As Indonesian govt hikes electricity rates for some, small businesses express concern

Arie Firdaus
As Indonesian govt hikes electricity rates for some, small businesses express concern A worker does repairs on electrical equipment along a transmission line in Banda Aceh, Jan. 5, 2022.

Small businesses and middle- and high-income households in Indonesia are expressing concern about a sharp rise in electricity costs, when they are still recovering from the impact of the COVID-19 pandemic and a hike in fuel prices.

On Monday, the Indonesian government announced it would raise electricity tariffs to between 17.6 and 36.6 percent for businesses and middle- to high-income households that install 3,500 volt-ampere circuits or higher.

Mahyudin, the owner of a car repair shop in West Jakarta, said businesses like his would suffer because of the price increase.

“For me, this is another burden because my business has not recovered due to the pandemic of the last two years. Prices of essentials have also gone up,” the 49-year-old told BenarNews.

The sharp increase in the utility rates, combined with ballooning prices for commodities and other essential items in Southeast Asia’s largest country, are among the worldwide economic ripple effects from Russia’s war in Ukraine.

Another Jakarta resident, Muhammad Sujamal, said he felt cheated after the state power company, PLN, persuaded him to switch from a 2,200VA to a 3,500VA circuit a year ago with a promise that there would be no additional cost. He switched so he could run more appliances such as air conditioners. 
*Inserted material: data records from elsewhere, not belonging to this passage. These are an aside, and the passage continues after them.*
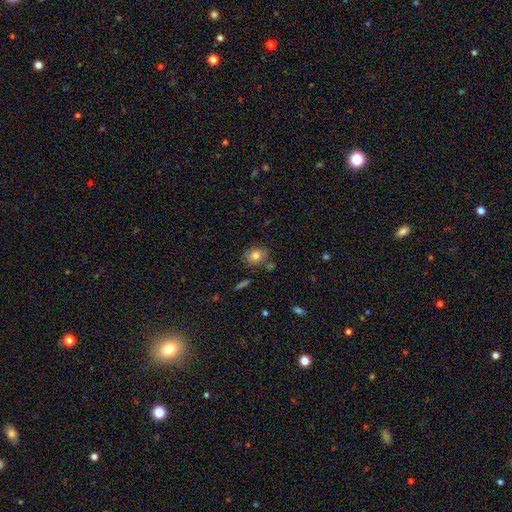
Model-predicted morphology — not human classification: Smooth or featured: smooth — 79% (featured or disk — 11%)
How rounded: round — 62% (in between — 37%)
Merging: none — 73% (minor disturbance — 15%)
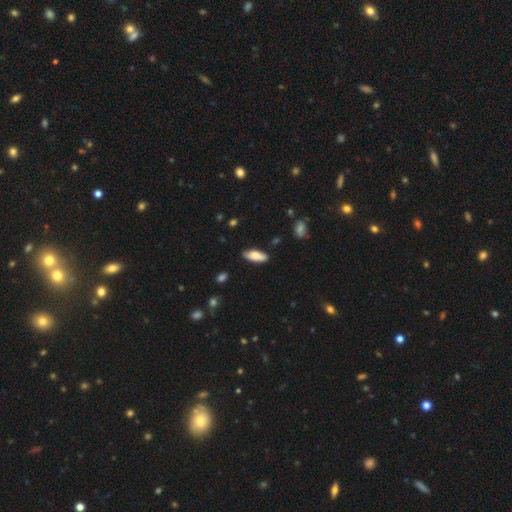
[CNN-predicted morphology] Smooth or featured: smooth — 79% (featured or disk — 15%)
How rounded: in between — 75% (cigar-shaped — 23%)
Merging: none — 82% (minor disturbance — 14%)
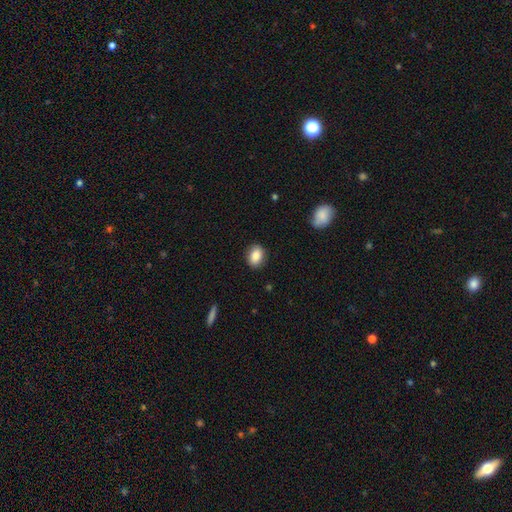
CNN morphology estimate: Smooth or featured? Predicted: smooth (p=0.86). How rounded? Predicted: in between (p=0.70). Merging? Predicted: none (p=0.88).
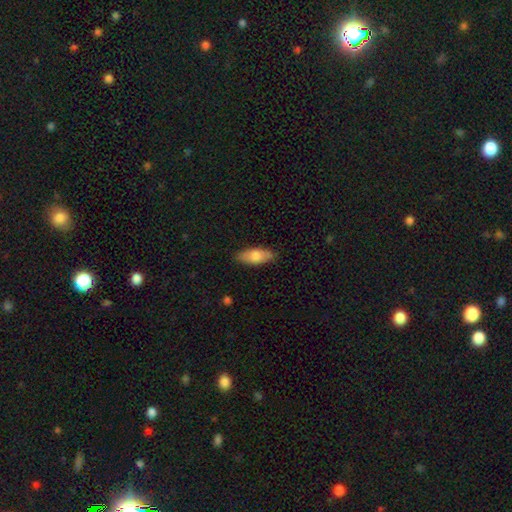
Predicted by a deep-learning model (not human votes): Morphology: type=smooth (75%); roundness=in between (79%); merging=none (84%).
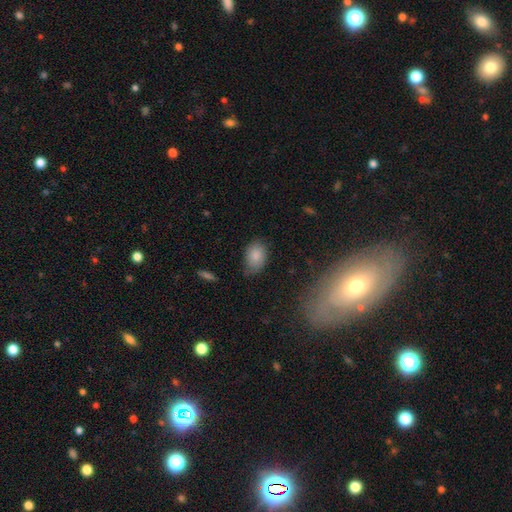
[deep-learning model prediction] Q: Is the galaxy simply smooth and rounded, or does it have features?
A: smooth — 84%.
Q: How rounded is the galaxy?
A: in between — 86%.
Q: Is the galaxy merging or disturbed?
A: none — 66%.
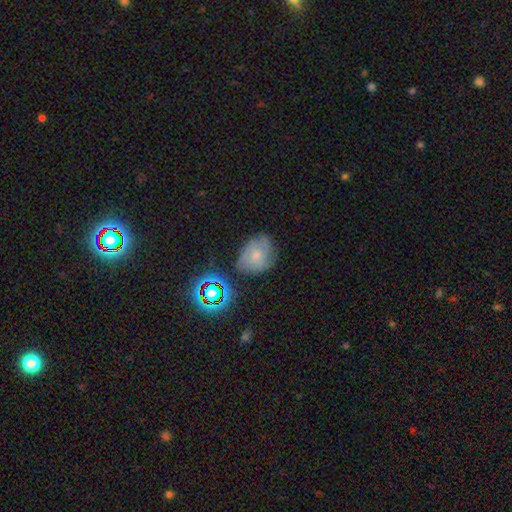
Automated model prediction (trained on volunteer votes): smooth_or_featured: smooth (p=0.51) [alt: featured or disk p=0.32]
how_rounded: in between (p=0.52) [alt: round p=0.47]
merging: none (p=0.58) [alt: minor disturbance p=0.27]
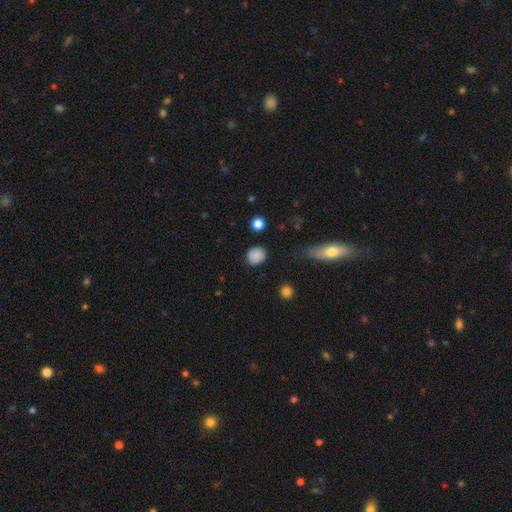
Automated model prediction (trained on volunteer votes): The model was most divided on "how rounded": round: 78%, in between: 21%, cigar-shaped: 1%. More confident: smooth or featured — smooth (86%); merging — none (84%).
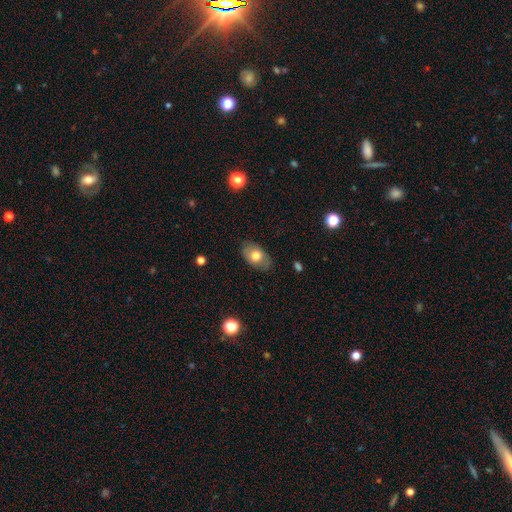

“I’m sure many people were like me at that time,” he told BenarNews. 

“But now I feel like I have been ambushed because I will have to pay more,” said Jamal, who said his electricity bills ran to 1 million rupiah (U.S. $68) a month.

The head of the Indonesian Micro-, Small- and Medium-Sized Enterprise Association called on the government to reconsider the electricity price increase.

“This will certainly lead to increased production costs. Besides, the prices of essentials, like cooking oil, are still not stable,” the news portal quoted Hermawati Setyorinny as saying.

The association said about 70 percent of small businesses in the country use 3,500VA electricity or lower.

In April, the government raised the price of the 92-octane fuel intended for middle-income car owners, to 12,500 rupiah (U.S. 85 cents) from 9,000 rupiah. The price of the regular, 90-octane gasoline remains at 7,650 rupiah, but Pertamina, the state energy company, is trying to limit its sale to low-income people.   

Additionally, prices of cooking oil made from palm extracts have doubled in recent months, prompting the government to temporarily stop exports of the world’s most-widely consumed commodity in April, following a public outcry. The ban was lifted in May but the price of cooking oil has yet to recover.

The Energy and Mineral Resources Ministry said the decision to raise electricity costs was due to the weakening of the rupiah and the high price of crude oil in the wake of Russia’s invasion of Ukraine. Electricity generation in Indonesia still relies on fossil fuels. 

It said the move was expected to save 3.1 trillion rupiah (U.S. $210.6 million) in power subsidies annually. 

“Among the economic assumptions, the most influential is the ICP (crude oil price) which is more or less influenced by the global situation, including the crisis in Ukraine,” Rida Mulyana, director general of electricity at the ministry, told reporters Monday.

At more than U.S. $100 per barrel, the price for crude oil is higher than the U.S. $63 assumed in the national budget. Rida meant that global oil prices are the most important factor in the decision to raise electricity prices.

PLN President Director Darmawan Prasodjo said the government had decided not to raise industrial electricity rates because it wanted to stimulate the economy and keep inflation levels low.

Mamit Setiawan, executive director of Energy Watch, a private watchdog, called the price hike “appropriate.” 

“If no adjustments are made, it will put pressure on state finances and PLN,” Mamit told BenarNews. “The last price adjustment was made in 2017. So, this is the right step.”

Bhima Yudhistira, director at the Center of Economic and Law Studies (CELIOS), said the rise would not hit rich people or lead to higher prices.

“It will have an impact on inflation and purchasing power if it affects lower middle-income people,” Bhima told BenarNews.

But Trubus Rahadiansyah, a public policy researcher at Trisakti University in Jakarta, blamed rising prices on what he called the government’s economic incompetence.

“I see that all this stems from the government’s poor economic performance and failure to control the prices of essential items,” he told BenarNews.

“All the ministers are already busy with politicking [ahead of the 2024 general elections] as most of them are political party people.”